Is it possible to specify arguments for truncating and padding the text input to a certain length when using the transformers pipeline for zero-shot classification?

For instance, if I am using the following:
classifier = pipeline(“zero-shot-classification”, device=0)

Do I need to first specify those arguments such as truncation=True, padding=‘max_length’, max_length=256, etc in the tokenizer / config, and then pass it to the pipeline?

Thank you in advance

hey @valkyrie the pipelines in transformers call a _parse_and_tokenize function that automatically takes care of padding and truncation - see here for the zero-shot example.

so the short answer is that you shouldn’t need to provide these arguments when using the pipeline. do you have a special reason to want to do so?

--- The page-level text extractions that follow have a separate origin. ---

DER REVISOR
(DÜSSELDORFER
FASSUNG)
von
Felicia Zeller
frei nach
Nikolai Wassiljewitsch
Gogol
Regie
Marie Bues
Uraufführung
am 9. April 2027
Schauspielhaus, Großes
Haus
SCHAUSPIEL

Hey @lewtun, the reason why I wanted to specify those is because I am doing a comparison with other text classification methods like DistilBERT and BERT for sequence classification, in where I have set the maximum length parameter (and therefore the length to truncate and pad to) to 256 tokens. Because of that I wanted to do the same with zero-shot learning, and also hoping to make it more efficient.

hey @valkyrie i had a bit of a closer look at the _parse_and_tokenize function of the zero-shot pipeline and indeed it seems that you cannot specify the max_length parameter for the tokenizer.

so if you really want to change this, one idea could be to subclass ZeroShotClassificationPipeline and then override _parse_and_tokenize to include the parameters you’d like to pass to the tokenizer’s __call__ method.

hope that helps!

1 Like

I will try that, thank you!

1 Like